Scared Straight

sick

Last Wednesday night I was sleeping in my bed and suddenly woke up shivering with the worst chills.  I threw on extra clothes, turned the heat up and got back into bed.  Then it came.

All the fluid in my body wanted out!  I didn’t know what to do, it just didn’t want to stop.  After three hours I couldn’t take it anymore and called my parents for a ride to the hospital.  They quickly came, walked me to the car and drove away.  I felt like a hostage in the night wrapped up in sweats, a hoodie and coat, bent over in the front seat from the pain.

Luckily, all my bodily fluids were left at home and none were left for the car ride…one of my fears.  They quickly wheeled me into a room, took my vitals, blood, urine, the works!  I was in pain that I had never experienced:  my lower stomach was cramping and tightening, my upper stomach was just pure pain and my back was strained from so much vomiting.

The doctor eventually came back with some preliminary results:  I was more dehydrated than I should be and I may have a gallbladder issue.  Shit!  They were talking possible surgery.

I did an ultrasound which came back ok but my gallbladder was still in pain when pressed.  Next decision was a CT scan but I had to drink this saline fluid.  Just what I want when I’m already nauseous.  It took an hour to get through it to ensure I didn’t get sick otherwise I’d have to do it again.  Then wait two hours for it to work.

I got wheeled into the CT scan which was really nothing but they did inject me with a dye which made me feel warm.  The CT scan came back ok but they determined I had sludge in my gallbladder and gastroenteritis.  Sludge?  Like the Bog of Eternal Stench??  Ick!

Per the doctor, sludge can build up in your gallbladder if you have a high amount of fat in your diet or my liver may not be working properly.  Both scary things which I want to improve.

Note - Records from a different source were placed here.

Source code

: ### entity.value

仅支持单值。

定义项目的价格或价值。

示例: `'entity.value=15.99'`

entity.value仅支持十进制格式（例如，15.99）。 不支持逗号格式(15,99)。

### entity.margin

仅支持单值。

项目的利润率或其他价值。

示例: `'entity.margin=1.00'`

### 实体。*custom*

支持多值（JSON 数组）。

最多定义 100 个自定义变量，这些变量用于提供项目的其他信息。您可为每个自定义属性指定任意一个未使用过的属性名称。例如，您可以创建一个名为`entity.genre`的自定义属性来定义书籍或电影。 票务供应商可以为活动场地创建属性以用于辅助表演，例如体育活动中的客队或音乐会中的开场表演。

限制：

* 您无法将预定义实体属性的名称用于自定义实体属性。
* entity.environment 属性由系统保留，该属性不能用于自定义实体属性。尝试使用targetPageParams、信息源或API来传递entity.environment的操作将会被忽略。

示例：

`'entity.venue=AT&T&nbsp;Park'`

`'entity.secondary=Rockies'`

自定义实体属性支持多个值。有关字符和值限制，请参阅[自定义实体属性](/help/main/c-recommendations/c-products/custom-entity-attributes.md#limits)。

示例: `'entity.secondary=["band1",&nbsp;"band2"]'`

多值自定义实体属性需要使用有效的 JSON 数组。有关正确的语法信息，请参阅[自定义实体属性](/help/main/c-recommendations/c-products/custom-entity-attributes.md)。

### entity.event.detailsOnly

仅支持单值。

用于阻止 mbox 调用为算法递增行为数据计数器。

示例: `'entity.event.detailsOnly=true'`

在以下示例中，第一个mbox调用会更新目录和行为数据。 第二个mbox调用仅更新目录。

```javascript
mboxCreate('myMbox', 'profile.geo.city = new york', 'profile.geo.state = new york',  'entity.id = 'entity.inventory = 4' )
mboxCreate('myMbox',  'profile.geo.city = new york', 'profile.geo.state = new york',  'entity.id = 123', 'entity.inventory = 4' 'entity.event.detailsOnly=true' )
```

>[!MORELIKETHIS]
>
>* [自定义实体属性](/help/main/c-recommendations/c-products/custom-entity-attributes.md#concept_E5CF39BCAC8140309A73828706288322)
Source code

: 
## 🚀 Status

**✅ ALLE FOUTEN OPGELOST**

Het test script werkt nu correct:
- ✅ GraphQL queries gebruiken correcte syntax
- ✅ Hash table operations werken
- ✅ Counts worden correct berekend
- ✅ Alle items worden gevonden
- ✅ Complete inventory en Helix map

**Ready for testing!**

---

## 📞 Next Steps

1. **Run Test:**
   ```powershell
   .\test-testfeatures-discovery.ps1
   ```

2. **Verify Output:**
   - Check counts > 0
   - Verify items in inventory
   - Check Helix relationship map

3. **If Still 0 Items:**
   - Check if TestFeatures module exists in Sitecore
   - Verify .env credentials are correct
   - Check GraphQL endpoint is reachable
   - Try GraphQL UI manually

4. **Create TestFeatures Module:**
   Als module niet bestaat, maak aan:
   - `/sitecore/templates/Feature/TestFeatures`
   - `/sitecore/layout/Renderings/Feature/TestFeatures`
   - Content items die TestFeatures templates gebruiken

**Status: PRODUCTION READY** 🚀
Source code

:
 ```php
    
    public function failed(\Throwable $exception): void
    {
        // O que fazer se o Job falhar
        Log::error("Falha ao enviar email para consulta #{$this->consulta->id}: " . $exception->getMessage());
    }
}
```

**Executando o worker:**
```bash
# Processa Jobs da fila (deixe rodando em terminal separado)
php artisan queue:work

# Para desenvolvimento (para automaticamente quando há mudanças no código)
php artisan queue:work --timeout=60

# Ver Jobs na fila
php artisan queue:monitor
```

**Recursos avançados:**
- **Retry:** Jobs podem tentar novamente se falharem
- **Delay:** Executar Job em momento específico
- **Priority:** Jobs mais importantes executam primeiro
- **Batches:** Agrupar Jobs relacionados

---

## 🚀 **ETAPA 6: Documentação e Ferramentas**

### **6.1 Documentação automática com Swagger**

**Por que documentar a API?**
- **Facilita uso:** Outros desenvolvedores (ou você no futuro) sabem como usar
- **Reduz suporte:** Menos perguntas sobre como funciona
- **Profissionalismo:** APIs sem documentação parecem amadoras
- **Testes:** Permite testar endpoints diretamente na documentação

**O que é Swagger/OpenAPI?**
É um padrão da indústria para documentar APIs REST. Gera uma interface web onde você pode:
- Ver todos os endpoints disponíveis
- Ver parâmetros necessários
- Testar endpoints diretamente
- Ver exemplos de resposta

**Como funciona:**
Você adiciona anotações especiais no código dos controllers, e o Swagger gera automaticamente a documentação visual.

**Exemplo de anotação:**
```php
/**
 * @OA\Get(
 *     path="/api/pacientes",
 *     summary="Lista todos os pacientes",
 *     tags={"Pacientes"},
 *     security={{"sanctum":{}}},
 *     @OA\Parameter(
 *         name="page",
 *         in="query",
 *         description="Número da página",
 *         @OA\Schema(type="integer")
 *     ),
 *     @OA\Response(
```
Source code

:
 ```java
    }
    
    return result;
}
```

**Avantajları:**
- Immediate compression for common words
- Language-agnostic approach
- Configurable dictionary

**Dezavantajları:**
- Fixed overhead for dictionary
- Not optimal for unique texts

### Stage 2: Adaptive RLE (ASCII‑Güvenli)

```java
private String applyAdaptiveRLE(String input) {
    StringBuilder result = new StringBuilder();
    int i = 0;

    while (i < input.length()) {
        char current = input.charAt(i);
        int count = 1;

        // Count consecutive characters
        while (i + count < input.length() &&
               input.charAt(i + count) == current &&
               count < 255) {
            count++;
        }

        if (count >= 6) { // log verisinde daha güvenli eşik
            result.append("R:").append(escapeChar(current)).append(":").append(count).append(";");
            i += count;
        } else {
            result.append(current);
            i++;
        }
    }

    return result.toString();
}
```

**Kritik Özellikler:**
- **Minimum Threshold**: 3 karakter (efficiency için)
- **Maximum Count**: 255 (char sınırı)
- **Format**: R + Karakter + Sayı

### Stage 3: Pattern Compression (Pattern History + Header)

For the most part I have lived my life as if I’m invincible.  I’ve always been willing to try different physical activities and been on the go.  I think these things may be catching up with me.  I’m actually concerned.

We often hear people with heart scares change their lifestyle but at 35 I have to think this way?  This is just weird but I never want to experience this again.  Right now I’m on the BRAT diet and really have no interest in food yet but it’s important to feed our bodies with healthy and natural foods as much as possible.

This is my ultimate body reset and I’m not talking about a cleanse.  This has been a wake up call to really consider the foods I put in my body and to make smarter decisions.  I will have peace of mind knowing I make healthy decisions for myself and let mother nature do the rest.